American independent record label

Amalgam Digital is an independent record label based in East Boston, Massachusetts. Founded in 2006 by Anyextee, the privately owned label had been home to a variety of artists throughout the decade before significantly downsizing in its later years. The label's online store was the first genre-specific digital download store specializing in hip hop music. It focuses on independent labels and artists through the implementation of a new user-generated content module that allowed artists to upload content directly to the site for immediate purchase. Amalgam Digital also houses an exclusive independent record label by the same name, specializing in hip hop music and distribution. In an April 2008 issue, The Source proclaimed that Amalgam Digital has "its finger on the pulse of hip-hop's future."

==History==
Based in East Boston, the Amalgam Digital label is distributed exclusively by Amalgam Entertainment LLC, a distribution company that offers management, marketing, and promotional services. As an independent label, Amalgam Digital been home to such artists as Max B, Saigon, Curren$y, Chuuwee, Joe Budden, Peedi Crakk, Tash, Kurious, Juggaknots, Tame One, and Lil B.

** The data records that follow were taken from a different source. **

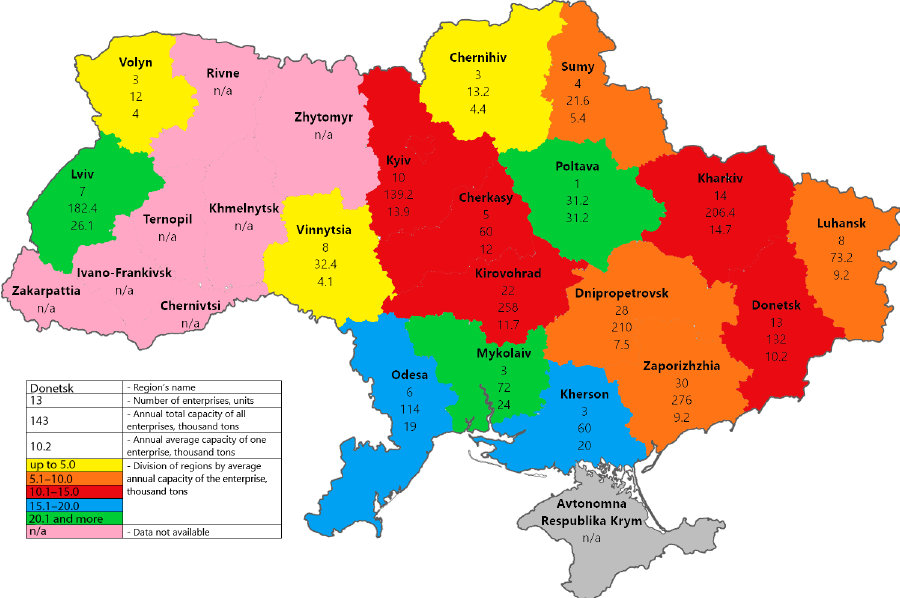
Figure 4. Grouping of regions by average annual capacity of one enterprise for the production of pellets, thousand tons/year (source: based on Lysohor,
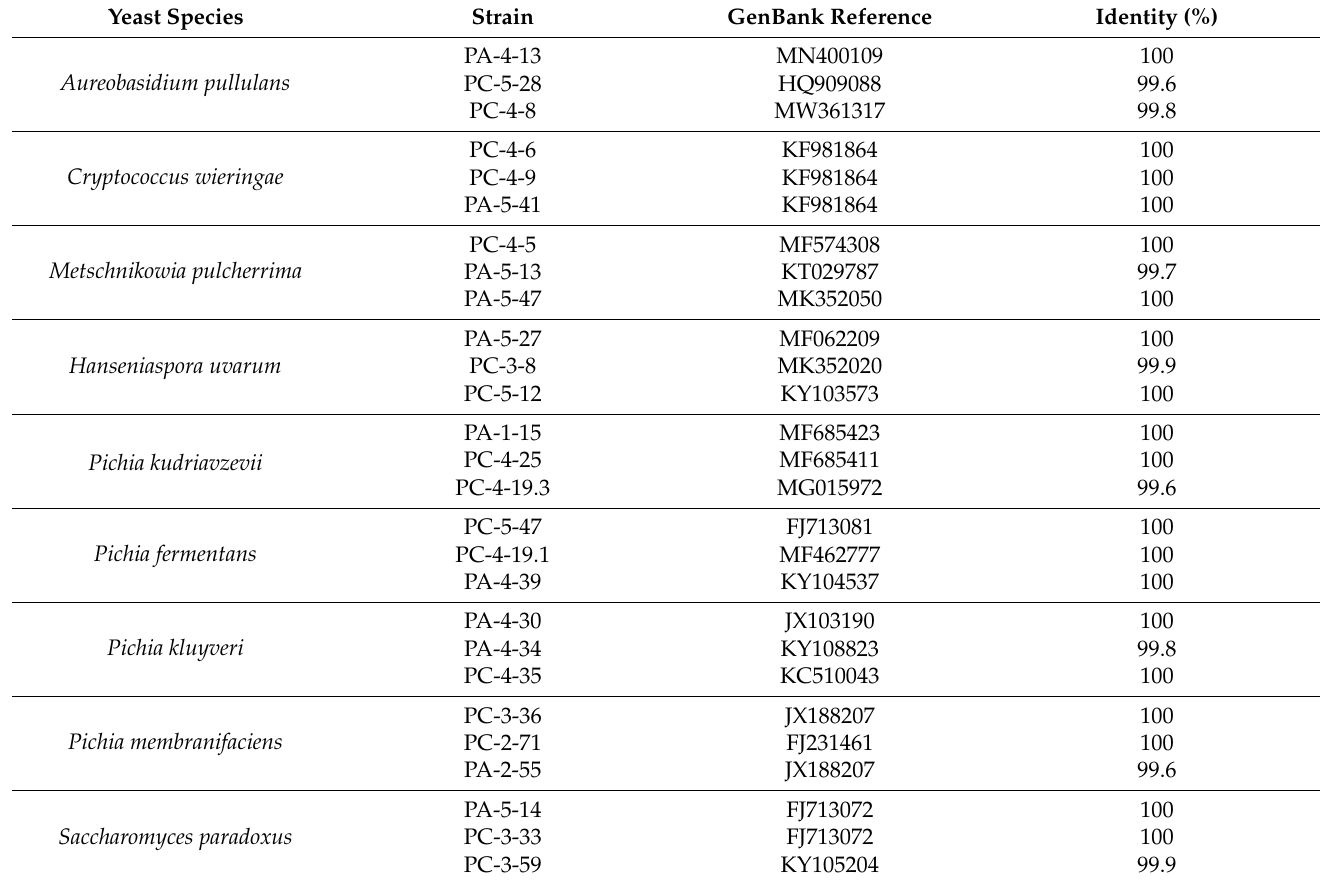
Table A1. List of yeast isolates analysed in this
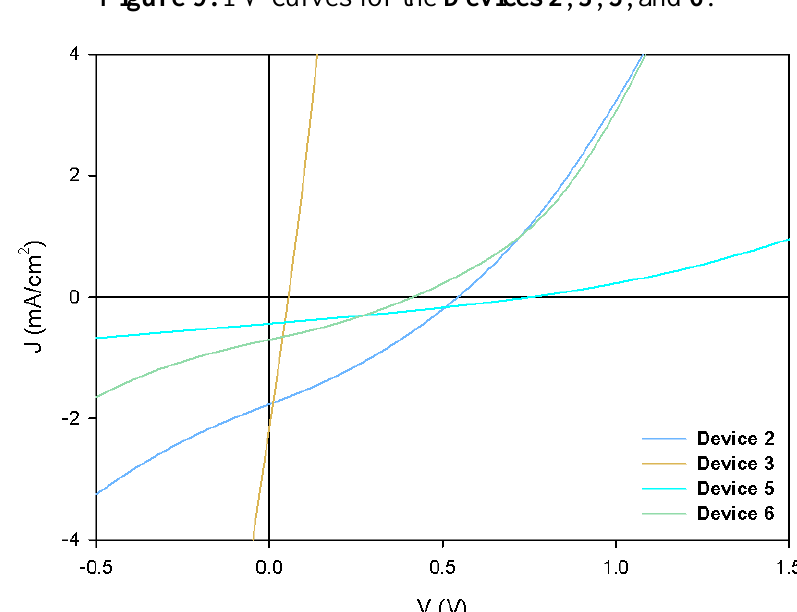
Figure 9. I-V curves for the Devices 2 , 3 , 5 , and 6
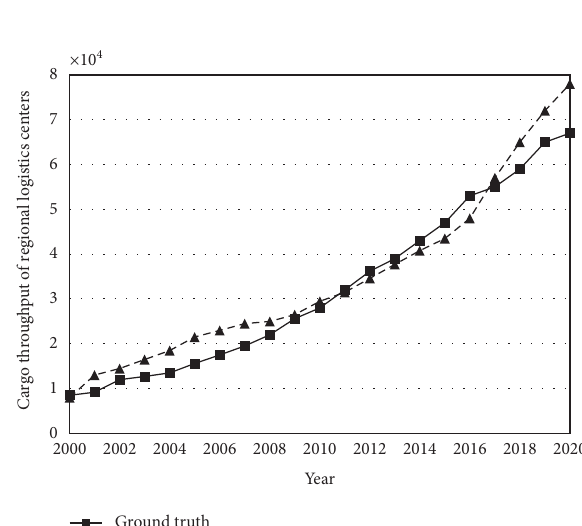
Figure 3: Training results of GM (1, 1) model.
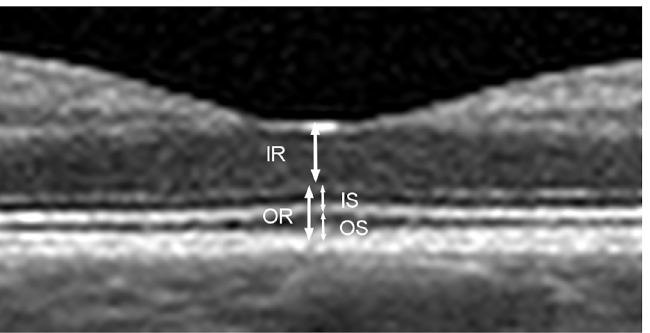
Fig 1. Retinal layers. Central foveal cross-section of optical coherence tomography (OCT) of a normal eye illustrating the measurements: Inner retina (IR), from the internal limiting membrane to the inner margin of the external limiting membrane (ELM). Inner segment (IS) of the photoreceptor layer, from the inner margin of the ELM to the outer margin of the ellipsoid zone (EZ). Outer segment (OS) of the photoreceptor layer, including the outer photoreceptor segment and the interdigitation zone. The outer retina (OR) is composed of IS and OS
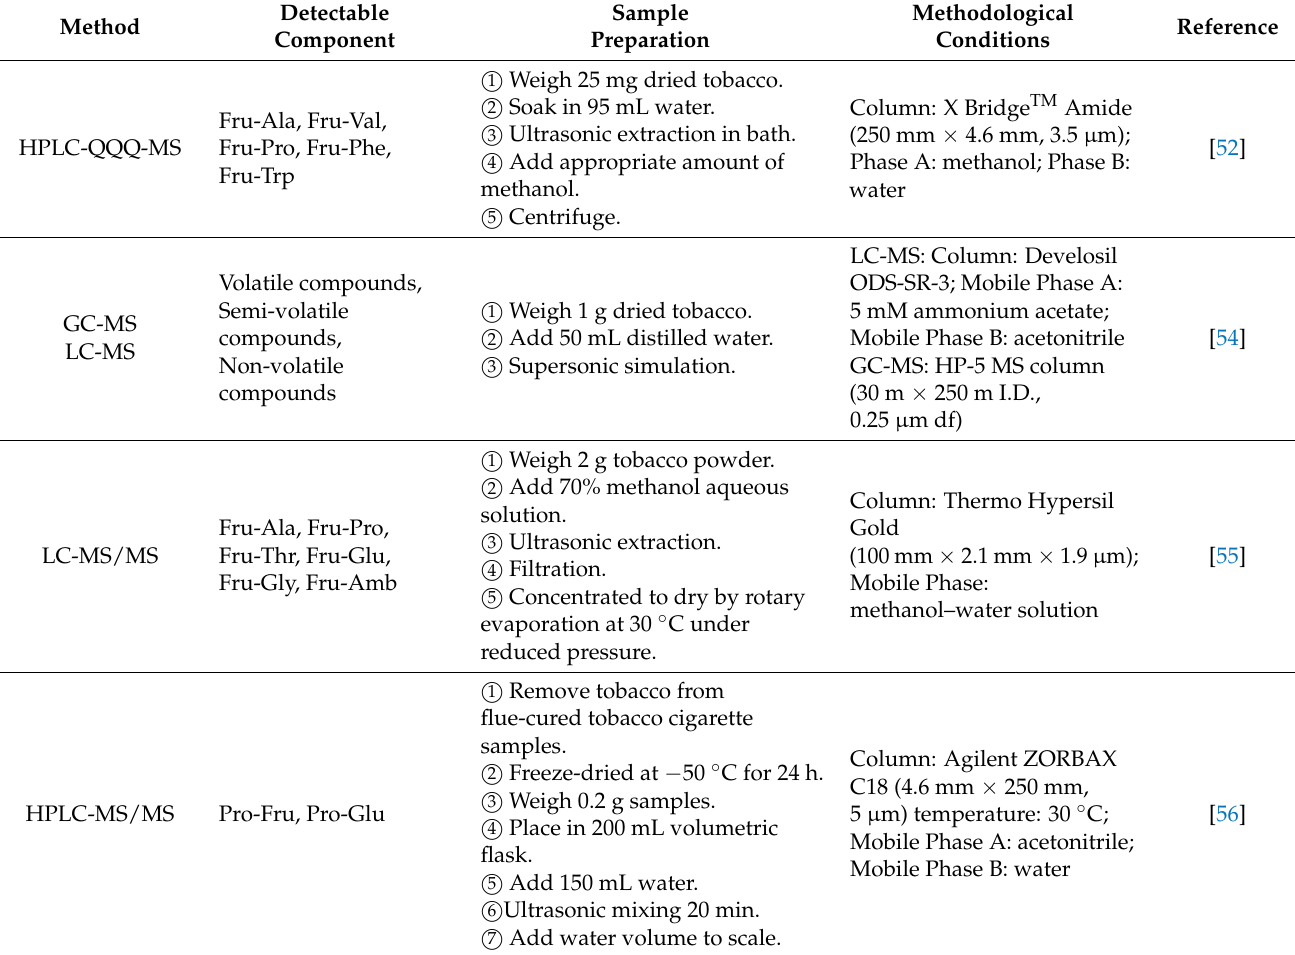
Table 1. Methods for determining Maillard product in tobacco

Joe Budden's album released by the label, Padded Room, reached #42 in the Billboard 200 chart and #21 in the Billboard R&B/Hip-Hop Albums chart in March 2009. Since August 2009, releases by Saigon and Joe Budden are made in partnership with E1 Music. BET named Joe Budden's Padded Room and Saigon's All in a Day’s Work as the #2 and #3 best independent albums of 2009, respectively.

In late 2012, Brooklyn-based artist Dillon Cooper teamed up Amalgam Digital with plans to release his first official mixtape in June 2013.

==Online store==
Founded in 2007, the AmalgamDigital.com store made promotional, distributional, and public relations services available to aspiring independent artists who registered as vendors at AmalgamDigital.com. This also enabled them to sell music, videos, podcasts, and other material through the online store. On August 21, 2008, AmalgamDigital.com launched its first Amalgam TV live webcast, which featured Joe Budden's last studio session for his sophomore LP on Amalgam Digital, Padded Room. Over 80,000 visitors viewed the webcast, throughout which Budden interacted with fans and answered questions in real time via a live chat room.